• JOB: All entries below must be given again word for word.

(Transcribed page contents)
'''
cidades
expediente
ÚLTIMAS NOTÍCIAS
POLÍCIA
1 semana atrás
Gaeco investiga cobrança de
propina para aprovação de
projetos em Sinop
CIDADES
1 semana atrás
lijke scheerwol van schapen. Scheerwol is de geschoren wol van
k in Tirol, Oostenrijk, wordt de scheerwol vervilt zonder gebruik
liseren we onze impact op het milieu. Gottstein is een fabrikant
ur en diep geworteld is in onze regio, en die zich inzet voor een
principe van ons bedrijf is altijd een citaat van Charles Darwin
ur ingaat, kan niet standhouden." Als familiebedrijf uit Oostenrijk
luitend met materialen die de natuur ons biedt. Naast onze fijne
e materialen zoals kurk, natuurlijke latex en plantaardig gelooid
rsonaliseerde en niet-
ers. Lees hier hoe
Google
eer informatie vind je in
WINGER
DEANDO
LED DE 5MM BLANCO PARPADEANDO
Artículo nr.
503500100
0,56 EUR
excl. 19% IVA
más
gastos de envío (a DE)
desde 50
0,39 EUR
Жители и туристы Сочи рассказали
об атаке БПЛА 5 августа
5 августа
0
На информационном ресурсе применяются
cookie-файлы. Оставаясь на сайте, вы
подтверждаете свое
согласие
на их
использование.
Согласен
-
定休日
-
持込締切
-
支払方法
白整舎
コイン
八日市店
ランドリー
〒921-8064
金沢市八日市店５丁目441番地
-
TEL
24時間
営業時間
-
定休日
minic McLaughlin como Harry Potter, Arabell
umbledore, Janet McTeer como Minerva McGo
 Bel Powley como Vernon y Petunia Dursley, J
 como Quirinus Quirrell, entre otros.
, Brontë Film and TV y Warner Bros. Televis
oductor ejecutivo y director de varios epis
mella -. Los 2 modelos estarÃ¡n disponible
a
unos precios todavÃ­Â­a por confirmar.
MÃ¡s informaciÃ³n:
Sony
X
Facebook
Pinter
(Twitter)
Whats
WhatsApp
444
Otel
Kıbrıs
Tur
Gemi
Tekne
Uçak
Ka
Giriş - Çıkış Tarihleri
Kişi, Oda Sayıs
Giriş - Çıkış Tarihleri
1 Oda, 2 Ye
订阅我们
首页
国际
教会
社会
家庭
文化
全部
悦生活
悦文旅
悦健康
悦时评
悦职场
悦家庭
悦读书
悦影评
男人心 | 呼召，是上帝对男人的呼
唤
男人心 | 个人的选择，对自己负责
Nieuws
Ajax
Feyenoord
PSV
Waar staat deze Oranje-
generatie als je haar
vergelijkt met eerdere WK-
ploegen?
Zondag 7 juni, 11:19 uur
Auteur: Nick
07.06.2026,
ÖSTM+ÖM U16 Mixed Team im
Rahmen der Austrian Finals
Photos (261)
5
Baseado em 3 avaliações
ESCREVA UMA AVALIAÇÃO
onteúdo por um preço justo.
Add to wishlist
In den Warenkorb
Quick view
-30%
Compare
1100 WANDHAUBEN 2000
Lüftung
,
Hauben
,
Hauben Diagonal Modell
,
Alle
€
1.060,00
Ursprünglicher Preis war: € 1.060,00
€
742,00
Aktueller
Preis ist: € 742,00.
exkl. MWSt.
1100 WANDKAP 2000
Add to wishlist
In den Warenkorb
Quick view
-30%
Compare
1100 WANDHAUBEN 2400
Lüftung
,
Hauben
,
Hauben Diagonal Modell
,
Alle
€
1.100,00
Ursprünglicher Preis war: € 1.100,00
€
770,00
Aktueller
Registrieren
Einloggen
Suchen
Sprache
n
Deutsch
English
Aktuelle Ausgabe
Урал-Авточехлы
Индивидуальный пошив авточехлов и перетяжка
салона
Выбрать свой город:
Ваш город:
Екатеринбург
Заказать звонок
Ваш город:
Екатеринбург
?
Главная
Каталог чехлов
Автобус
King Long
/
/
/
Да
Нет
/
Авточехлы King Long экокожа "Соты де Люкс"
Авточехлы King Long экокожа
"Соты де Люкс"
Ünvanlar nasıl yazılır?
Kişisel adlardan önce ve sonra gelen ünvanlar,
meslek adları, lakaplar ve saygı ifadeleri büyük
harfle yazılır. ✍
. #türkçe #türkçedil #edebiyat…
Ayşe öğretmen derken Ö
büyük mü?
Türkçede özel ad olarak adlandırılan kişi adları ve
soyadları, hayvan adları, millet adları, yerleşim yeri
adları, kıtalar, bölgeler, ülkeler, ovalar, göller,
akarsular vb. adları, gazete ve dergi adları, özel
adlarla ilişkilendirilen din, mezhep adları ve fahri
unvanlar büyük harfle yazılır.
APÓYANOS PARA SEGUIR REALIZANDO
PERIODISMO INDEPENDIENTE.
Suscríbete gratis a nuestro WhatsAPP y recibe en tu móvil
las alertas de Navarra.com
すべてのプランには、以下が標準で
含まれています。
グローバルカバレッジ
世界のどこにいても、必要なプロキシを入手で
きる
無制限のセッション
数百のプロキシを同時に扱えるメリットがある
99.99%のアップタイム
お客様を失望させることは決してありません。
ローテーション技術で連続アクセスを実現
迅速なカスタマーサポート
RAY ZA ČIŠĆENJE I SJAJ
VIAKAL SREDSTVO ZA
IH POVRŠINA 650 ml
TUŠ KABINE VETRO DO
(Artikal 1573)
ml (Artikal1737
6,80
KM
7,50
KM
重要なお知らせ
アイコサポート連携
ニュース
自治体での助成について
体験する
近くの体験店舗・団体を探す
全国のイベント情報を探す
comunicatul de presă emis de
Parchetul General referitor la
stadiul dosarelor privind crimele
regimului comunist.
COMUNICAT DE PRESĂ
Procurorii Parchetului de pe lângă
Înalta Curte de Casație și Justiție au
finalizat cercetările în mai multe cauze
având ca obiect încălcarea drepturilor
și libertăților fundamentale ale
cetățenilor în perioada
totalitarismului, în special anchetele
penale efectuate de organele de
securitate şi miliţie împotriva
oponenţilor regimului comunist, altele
'''
• SOLUTION TO THE PROBLEM:
cidades
expediente
ÚLTIMAS NOTÍCIAS
POLÍCIA
1 semana atrás
Gaeco investiga cobrança de
propina para aprovação de
projetos em Sinop
CIDADES
1 semana atrás
lijke scheerwol van schapen. Scheerwol is de geschoren wol van
k in Tirol, Oostenrijk, wordt de scheerwol vervilt zonder gebruik
liseren we onze impact op het milieu. Gottstein is een fabrikant
ur en diep geworteld is in onze regio, en die zich inzet voor een
principe van ons bedrijf is altijd een citaat van Charles Darwin
ur ingaat, kan niet standhouden." Als familiebedrijf uit Oostenrijk
luitend met materialen die de natuur ons biedt. Naast onze fijne
e materialen zoals kurk, natuurlijke latex en plantaardig gelooid
rsonaliseerde en niet-
ers. Lees hier hoe
Google
eer informatie vind je in
WINGER
DEANDO
LED DE 5MM BLANCO PARPADEANDO
Artículo nr.
503500100
0,56 EUR
excl. 19% IVA
más
gastos de envío (a DE)
desde 50
0,39 EUR
Жители и туристы Сочи рассказали
об атаке БПЛА 5 августа
5 августа
0
На информационном ресурсе применяются
cookie-файлы. Оставаясь на сайте, вы
подтверждаете свое
согласие
на их
использование.
Согласен
-
定休日
-
持込締切
-
支払方法
白整舎
コイン
八日市店
ランドリー
〒921-8064
金沢市八日市店５丁目441番地
-
TEL
24時間
営業時間
-
定休日
minic McLaughlin como Harry Potter, Arabell
umbledore, Janet McTeer como Minerva McGo
 Bel Powley como Vernon y Petunia Dursley, J
 como Quirinus Quirrell, entre otros.
, Brontë Film and TV y Warner Bros. Televis
oductor ejecutivo y director de varios epis
mella -. Los 2 modelos estarÃ¡n disponible
a
unos precios todavÃ­Â­a por confirmar.
MÃ¡s informaciÃ³n:
Sony
X
Facebook
Pinter
(Twitter)
Whats
WhatsApp
444
Otel
Kıbrıs
Tur
Gemi
Tekne
Uçak
Ka
Giriş - Çıkış Tarihleri
Kişi, Oda Sayıs
Giriş - Çıkış Tarihleri
1 Oda, 2 Ye
订阅我们
首页
国际
教会
社会
家庭
文化
全部
悦生活
悦文旅
悦健康
悦时评
悦职场
悦家庭
悦读书
悦影评
男人心 | 呼召，是上帝对男人的呼
唤
男人心 | 个人的选择，对自己负责
Nieuws
Ajax
Feyenoord
PSV
Waar staat deze Oranje-
generatie als je haar
vergelijkt met eerdere WK-
ploegen?
Zondag 7 juni, 11:19 uur
Auteur: Nick
07.06.2026,
ÖSTM+ÖM U16 Mixed Team im
Rahmen der Austrian Finals
Photos (261)
5
Baseado em 3 avaliações
ESCREVA UMA AVALIAÇÃO
onteúdo por um preço justo.
Add to wishlist
In den Warenkorb
Quick view
-30%
Compare
1100 WANDHAUBEN 2000
Lüftung
,
Hauben
,
Hauben Diagonal Modell
,
Alle
€
1.060,00
Ursprünglicher Preis war: € 1.060,00
€
742,00
Aktueller
Preis ist: € 742,00.
exkl. MWSt.
1100 WANDKAP 2000
Add to wishlist
In den Warenkorb
Quick view
-30%
Compare
1100 WANDHAUBEN 2400
Lüftung
,
Hauben
,
Hauben Diagonal Modell
,
Alle
€
1.100,00
Ursprünglicher Preis war: € 1.100,00
€
770,00
Aktueller
Registrieren
Einloggen
Suchen
Sprache
n
Deutsch
English
Aktuelle Ausgabe
Урал-Авточехлы
Индивидуальный пошив авточехлов и перетяжка
салона
Выбрать свой город:
Ваш город:
Екатеринбург
Заказать звонок
Ваш город:
Екатеринбург
?
Главная
Каталог чехлов
Автобус
King Long
/
/
/
Да
Нет
/
Авточехлы King Long экокожа "Соты де Люкс"
Авточехлы King Long экокожа
"Соты де Люкс"
Ünvanlar nasıl yazılır?
Kişisel adlardan önce ve sonra gelen ünvanlar,
meslek adları, lakaplar ve saygı ifadeleri büyük
harfle yazılır. ✍
. #türkçe #türkçedil #edebiyat…
Ayşe öğretmen derken Ö
büyük mü?
Türkçede özel ad olarak adlandırılan kişi adları ve
soyadları, hayvan adları, millet adları, yerleşim yeri
adları, kıtalar, bölgeler, ülkeler, ovalar, göller,
akarsular vb. adları, gazete ve dergi adları, özel
adlarla ilişkilendirilen din, mezhep adları ve fahri
unvanlar büyük harfle yazılır.
APÓYANOS PARA SEGUIR REALIZANDO
PERIODISMO INDEPENDIENTE.
Suscríbete gratis a nuestro WhatsAPP y recibe en tu móvil
las alertas de Navarra.com
すべてのプランには、以下が標準で
含まれています。
グローバルカバレッジ
世界のどこにいても、必要なプロキシを入手で
きる
無制限のセッション
数百のプロキシを同時に扱えるメリットがある
99.99%のアップタイム
お客様を失望させることは決してありません。
ローテーション技術で連続アクセスを実現
迅速なカスタマーサポート
RAY ZA ČIŠĆENJE I SJAJ
VIAKAL SREDSTVO ZA
IH POVRŠINA 650 ml
TUŠ KABINE VETRO DO
(Artikal 1573)
ml (Artikal1737
6,80
KM
7,50
KM
重要なお知らせ
アイコサポート連携
ニュース
自治体での助成について
体験する
近くの体験店舗・団体を探す
全国のイベント情報を探す
comunicatul de presă emis de
Parchetul General referitor la
stadiul dosarelor privind crimele
regimului comunist.
COMUNICAT DE PRESĂ
Procurorii Parchetului de pe lângă
Înalta Curte de Casație și Justiție au
finalizat cercetările în mai multe cauze
având ca obiect încălcarea drepturilor
și libertăților fundamentale ale
cetățenilor în perioada
totalitarismului, în special anchetele
penale efectuate de organele de
securitate şi miliţie împotriva
oponenţilor regimului comunist, altele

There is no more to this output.